Metadata-Version: 2.4
Name: suffix_smoother
Version: 0.1.0
Summary: A lightweight, high-performance sequence classifier using recursive suffix smoothing.
Classifier: Programming Language :: Python :: 3
Classifier: License :: OSI Approved :: MIT License
Classifier: Operating System :: OS Independent
Classifier: Topic :: Scientific/Engineering :: Artificial Intelligence
Requires-Python: >=3.7
Description-Content-Type: text/markdown
Requires-Dist: numpy

# Suffix Smoother Library

A lightweight, high-performance sequence classifier using recursive suffix smoothing.
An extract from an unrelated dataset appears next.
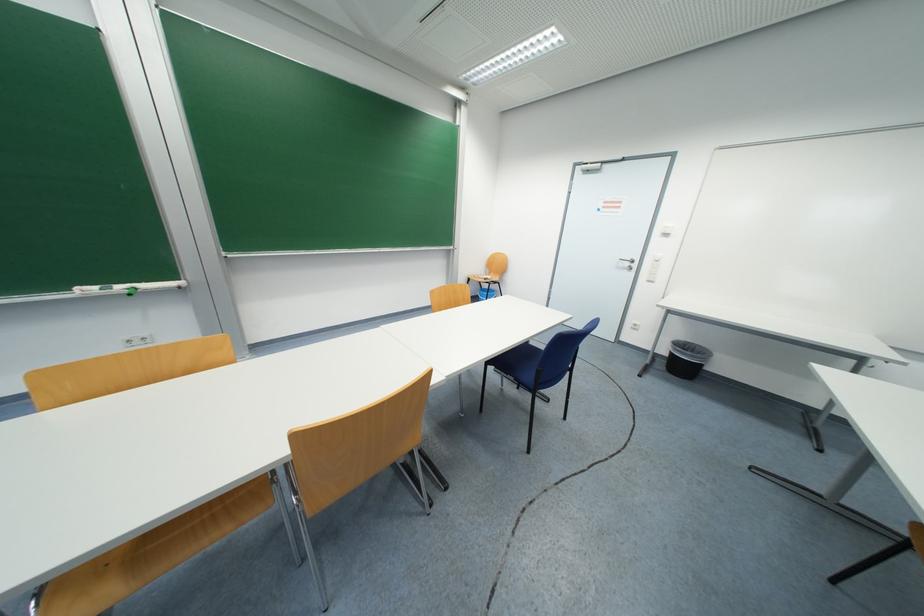
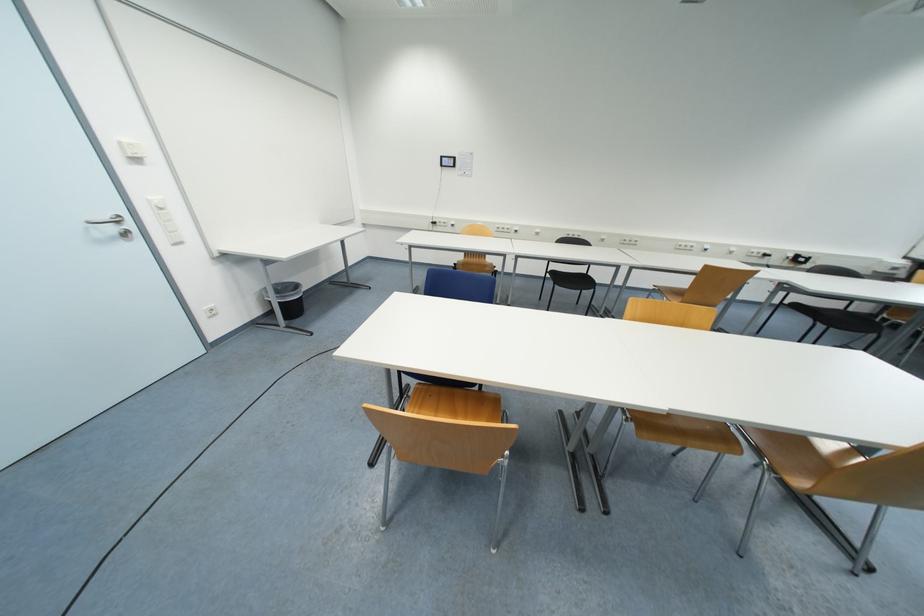
Where in the second image is the point corresponding to the point at 631,265 from the first image?

(117, 230)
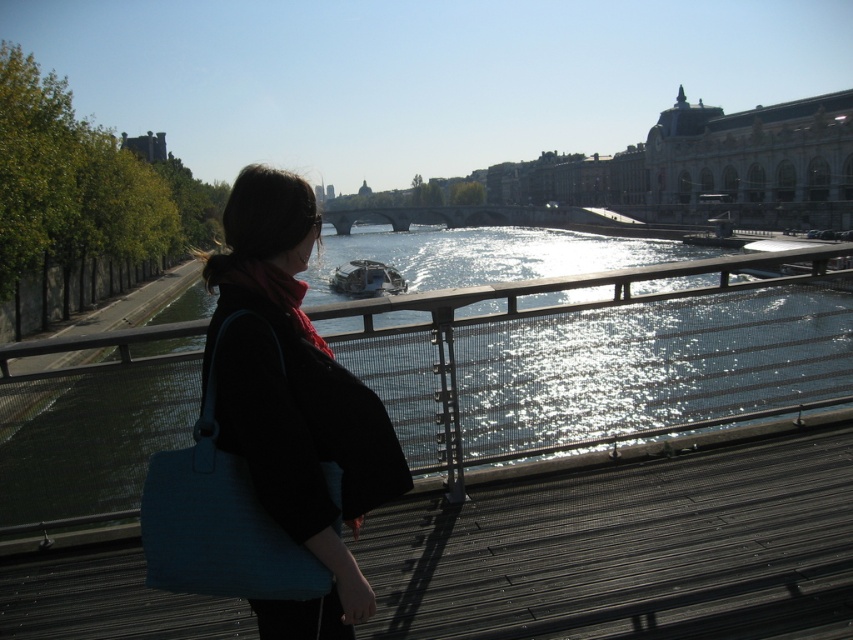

This library is domain-agnostic and excels at problems where sequence suffixes are strong predictors of class labels.

## Features

- **Robust OOV Handling**: Gracefully falls back to shorter suffixes (n-grams) when an exact match isn't found.
- **Blazing Fast**: Constant time lookup O(k) where k is max suffix length.
- **Zero-Dependency Core**: Only requires \`numpy\`.
- **Interpretable**: Provides confidence and entropy-based uncertainty metrics.

## Installation

\`\`\`bash
pip install .
\`\`\`

## Quick Start

\`\`\`python
from suffix_smoother import SuffixSmoother, SuffixConfig

# Configure: max suffix 5, 2 classes (Normal, Anomaly)
config = SuffixConfig(max_suffix_length=5, n_classes=2)
smoother = SuffixSmoother(config)

# Training data: (context_tuple, label_id)
training = [
    ((101, 102, 103), 0),
    ((404, 404, 500), 1),
]
smoother.train(training)

# Predict
label, confidence = smoother.predict((101, 102, 103))
print(f"Label: {label}, Confidence: {confidence:.2f}")
\`\`\`

## Real-World Performance

See [BENCHMARKS.md](BENCHMARKS.md) for details on NLP (81% accuracy) and Genomics (69% recall) validation.